### Brief
Look through the records below for lines containing the string "Insights", and report how many there are, nothing else.

[Collected data]
········

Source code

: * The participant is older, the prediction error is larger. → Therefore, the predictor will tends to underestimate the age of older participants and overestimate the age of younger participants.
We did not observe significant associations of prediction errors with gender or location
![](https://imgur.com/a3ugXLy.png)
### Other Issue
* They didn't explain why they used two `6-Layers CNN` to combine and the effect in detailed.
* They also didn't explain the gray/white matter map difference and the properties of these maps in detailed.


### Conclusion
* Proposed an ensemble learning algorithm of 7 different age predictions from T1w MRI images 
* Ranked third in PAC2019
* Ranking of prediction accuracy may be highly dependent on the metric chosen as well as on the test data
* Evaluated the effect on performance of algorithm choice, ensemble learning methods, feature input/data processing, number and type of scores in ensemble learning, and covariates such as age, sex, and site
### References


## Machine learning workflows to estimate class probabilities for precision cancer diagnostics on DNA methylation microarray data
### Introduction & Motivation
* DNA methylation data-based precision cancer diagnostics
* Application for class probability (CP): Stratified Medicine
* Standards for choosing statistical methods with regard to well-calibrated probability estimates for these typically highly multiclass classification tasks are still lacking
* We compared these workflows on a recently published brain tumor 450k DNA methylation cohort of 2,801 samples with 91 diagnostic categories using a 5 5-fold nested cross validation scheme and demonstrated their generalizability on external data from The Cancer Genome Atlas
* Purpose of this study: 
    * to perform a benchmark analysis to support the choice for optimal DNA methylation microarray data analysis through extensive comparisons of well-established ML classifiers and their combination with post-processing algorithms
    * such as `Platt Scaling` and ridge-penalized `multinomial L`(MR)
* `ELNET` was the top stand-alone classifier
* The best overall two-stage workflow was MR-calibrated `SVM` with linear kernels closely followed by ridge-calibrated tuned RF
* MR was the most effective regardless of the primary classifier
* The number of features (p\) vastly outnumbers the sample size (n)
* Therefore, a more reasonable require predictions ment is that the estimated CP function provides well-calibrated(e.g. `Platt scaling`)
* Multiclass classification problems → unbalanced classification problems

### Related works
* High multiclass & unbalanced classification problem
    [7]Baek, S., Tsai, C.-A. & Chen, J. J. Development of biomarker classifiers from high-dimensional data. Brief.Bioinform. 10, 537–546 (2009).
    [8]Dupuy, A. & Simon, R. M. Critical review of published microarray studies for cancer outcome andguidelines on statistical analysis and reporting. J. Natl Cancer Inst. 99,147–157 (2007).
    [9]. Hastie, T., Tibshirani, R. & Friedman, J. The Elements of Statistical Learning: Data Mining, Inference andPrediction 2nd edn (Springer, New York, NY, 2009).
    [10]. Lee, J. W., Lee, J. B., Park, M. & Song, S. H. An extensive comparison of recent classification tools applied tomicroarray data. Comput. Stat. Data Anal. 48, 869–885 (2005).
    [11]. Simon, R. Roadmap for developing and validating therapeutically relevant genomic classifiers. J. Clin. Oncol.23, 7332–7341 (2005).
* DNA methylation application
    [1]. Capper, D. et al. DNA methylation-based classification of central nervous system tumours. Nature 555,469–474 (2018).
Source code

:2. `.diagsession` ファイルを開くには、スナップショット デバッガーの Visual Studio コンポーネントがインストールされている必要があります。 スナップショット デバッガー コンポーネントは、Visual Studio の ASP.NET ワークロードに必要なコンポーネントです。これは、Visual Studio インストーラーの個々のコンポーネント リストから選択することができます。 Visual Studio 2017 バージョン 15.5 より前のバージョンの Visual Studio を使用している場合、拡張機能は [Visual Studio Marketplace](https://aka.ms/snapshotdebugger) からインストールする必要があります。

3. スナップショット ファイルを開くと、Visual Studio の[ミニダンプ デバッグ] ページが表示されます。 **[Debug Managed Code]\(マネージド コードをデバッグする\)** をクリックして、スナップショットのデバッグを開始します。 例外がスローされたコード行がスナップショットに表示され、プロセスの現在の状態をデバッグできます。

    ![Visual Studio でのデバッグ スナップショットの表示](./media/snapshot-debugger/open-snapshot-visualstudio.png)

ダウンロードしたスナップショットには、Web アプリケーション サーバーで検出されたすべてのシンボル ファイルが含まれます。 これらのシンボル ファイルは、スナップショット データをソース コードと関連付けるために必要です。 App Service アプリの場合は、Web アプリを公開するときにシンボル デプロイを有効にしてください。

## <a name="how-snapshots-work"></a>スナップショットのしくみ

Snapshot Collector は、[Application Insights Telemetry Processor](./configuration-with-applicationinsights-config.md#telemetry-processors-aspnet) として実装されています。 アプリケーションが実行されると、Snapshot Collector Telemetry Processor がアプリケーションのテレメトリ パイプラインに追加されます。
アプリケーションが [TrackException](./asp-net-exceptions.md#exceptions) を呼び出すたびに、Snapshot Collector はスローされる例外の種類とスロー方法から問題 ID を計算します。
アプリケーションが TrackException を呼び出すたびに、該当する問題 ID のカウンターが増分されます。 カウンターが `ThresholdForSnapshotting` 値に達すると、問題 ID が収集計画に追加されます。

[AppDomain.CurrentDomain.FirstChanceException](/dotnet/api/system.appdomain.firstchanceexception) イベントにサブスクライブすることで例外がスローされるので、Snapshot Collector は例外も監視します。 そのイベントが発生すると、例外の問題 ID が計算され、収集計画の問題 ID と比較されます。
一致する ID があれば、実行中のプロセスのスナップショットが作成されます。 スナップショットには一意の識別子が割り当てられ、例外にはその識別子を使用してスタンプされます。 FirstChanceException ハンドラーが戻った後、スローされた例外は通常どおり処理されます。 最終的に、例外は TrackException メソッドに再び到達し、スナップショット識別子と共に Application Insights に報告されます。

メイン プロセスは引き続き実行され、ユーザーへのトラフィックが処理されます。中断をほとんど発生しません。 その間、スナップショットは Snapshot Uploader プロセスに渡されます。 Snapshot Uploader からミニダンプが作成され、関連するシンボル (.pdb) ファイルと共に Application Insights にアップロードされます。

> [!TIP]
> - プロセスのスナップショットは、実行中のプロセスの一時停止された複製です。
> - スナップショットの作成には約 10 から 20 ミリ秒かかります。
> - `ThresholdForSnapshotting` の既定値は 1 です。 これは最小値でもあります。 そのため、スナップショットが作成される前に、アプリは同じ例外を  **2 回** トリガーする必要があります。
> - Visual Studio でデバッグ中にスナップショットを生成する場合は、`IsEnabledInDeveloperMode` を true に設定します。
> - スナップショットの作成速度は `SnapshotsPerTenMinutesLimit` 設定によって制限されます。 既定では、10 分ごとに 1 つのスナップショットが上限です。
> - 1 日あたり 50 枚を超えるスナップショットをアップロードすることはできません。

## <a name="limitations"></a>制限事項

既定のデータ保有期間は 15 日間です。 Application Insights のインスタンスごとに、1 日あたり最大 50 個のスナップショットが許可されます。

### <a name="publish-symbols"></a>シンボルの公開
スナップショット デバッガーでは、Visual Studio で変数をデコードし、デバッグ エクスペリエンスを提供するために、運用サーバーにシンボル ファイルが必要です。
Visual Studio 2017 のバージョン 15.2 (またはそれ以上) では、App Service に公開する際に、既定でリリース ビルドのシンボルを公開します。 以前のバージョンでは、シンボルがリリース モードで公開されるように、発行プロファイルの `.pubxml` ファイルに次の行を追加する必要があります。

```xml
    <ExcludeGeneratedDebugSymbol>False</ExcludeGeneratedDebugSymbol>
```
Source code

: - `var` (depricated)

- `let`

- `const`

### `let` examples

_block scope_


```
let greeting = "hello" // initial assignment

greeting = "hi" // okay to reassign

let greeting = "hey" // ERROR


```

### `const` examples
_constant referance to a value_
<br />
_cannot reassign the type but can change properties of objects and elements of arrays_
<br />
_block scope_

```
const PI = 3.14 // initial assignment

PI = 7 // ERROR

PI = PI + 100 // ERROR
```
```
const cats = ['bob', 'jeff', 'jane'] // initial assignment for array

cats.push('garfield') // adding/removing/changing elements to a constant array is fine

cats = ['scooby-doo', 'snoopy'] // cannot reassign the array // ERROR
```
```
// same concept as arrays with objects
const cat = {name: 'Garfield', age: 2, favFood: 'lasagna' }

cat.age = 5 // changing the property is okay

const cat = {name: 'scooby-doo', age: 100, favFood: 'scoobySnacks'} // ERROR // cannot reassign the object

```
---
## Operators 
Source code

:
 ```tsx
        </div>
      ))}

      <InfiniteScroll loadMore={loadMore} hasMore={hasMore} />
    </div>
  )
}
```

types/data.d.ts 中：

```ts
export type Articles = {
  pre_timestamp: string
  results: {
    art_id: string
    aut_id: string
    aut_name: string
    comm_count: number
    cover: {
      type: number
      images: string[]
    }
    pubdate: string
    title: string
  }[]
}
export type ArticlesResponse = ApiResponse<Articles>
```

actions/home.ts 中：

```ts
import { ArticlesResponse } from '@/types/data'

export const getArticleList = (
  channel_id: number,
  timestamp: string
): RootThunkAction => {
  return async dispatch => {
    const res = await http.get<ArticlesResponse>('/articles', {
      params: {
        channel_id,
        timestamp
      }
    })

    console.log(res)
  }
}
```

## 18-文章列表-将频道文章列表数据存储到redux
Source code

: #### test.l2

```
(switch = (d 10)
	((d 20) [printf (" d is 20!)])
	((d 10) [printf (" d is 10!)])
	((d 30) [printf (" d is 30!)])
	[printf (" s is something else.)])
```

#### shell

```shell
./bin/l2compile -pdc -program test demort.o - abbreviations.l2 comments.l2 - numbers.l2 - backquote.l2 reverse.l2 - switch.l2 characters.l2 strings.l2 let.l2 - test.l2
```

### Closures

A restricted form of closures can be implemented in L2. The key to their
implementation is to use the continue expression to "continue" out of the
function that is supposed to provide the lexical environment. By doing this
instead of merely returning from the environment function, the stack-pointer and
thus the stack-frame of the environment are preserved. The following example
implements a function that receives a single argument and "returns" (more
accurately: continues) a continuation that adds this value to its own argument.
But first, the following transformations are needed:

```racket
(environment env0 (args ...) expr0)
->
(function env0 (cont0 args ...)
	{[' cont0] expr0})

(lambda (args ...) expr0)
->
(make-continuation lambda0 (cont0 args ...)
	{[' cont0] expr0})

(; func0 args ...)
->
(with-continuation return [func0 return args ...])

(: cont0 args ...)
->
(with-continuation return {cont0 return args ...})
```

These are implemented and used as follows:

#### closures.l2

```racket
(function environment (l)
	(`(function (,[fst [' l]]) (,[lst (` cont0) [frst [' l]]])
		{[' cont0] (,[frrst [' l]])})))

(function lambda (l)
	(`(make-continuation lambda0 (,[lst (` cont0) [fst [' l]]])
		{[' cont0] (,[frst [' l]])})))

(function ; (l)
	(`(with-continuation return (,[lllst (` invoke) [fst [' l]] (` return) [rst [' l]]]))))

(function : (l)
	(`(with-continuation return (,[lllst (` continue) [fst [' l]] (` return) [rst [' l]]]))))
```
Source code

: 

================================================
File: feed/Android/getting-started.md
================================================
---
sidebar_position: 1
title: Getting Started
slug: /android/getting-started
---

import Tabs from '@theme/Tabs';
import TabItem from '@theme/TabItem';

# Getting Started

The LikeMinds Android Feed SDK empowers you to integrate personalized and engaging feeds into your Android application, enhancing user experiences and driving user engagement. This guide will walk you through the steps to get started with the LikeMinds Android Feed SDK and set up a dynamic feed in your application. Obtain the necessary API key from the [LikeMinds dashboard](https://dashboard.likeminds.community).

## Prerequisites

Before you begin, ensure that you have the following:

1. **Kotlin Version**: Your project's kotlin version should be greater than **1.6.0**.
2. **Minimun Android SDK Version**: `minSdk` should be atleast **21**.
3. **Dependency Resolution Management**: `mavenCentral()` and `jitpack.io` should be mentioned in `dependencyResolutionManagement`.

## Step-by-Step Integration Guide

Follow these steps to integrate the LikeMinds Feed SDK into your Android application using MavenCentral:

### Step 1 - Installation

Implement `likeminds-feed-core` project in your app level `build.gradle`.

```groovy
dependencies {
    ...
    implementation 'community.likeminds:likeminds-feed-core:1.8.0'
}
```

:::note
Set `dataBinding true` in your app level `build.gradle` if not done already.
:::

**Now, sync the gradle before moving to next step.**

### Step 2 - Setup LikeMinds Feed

········

### Worked solution
4